Start of Block

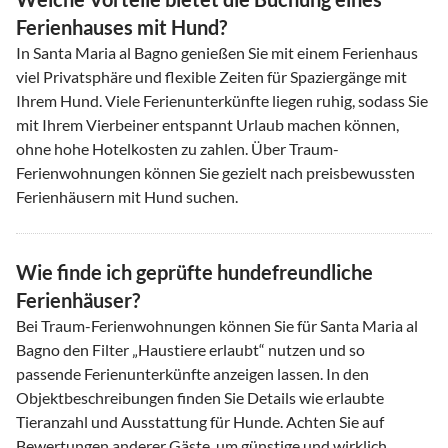
Ferienhauses mit Hund?
In Santa Maria al Bagno genießen Sie mit einem Ferienhaus
viel Privatsphäre und flexible Zeiten für Spaziergänge mit
Ihrem Hund. Viele Ferienunterkünfte liegen ruhig, sodass Sie
mit Ihrem Vierbeiner entspannt Urlaub machen können,
ohne hohe Hotelkosten zu zahlen. Über Traum-
Ferienwohnungen können Sie gezielt nach preisbewussten
Ferienhäusern mit Hund suchen.
Wie finde ich geprüfte hundefreundliche
Ferienhäuser?
Bei Traum-Ferienwohnungen können Sie für Santa Maria al
Bagno den Filter „Haustiere erlaubt“ nutzen und so
passende Ferienunterkünfte anzeigen lassen. In den
Objektbeschreibungen finden Sie Details wie erlaubte
Tieranzahl und Ausstattung für Hunde. Achten Sie auf
Bewertungen anderer Gäste, um günstige und wirklich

End of Block

Show each line of the listing above that contains the word "können". Case counts.

▸ **Answer to the exercise**
mit Ihrem Vierbeiner entspannt Urlaub machen können,
Ferienwohnungen können Sie gezielt nach preisbewussten
Bei Traum-Ferienwohnungen können Sie für Santa Maria al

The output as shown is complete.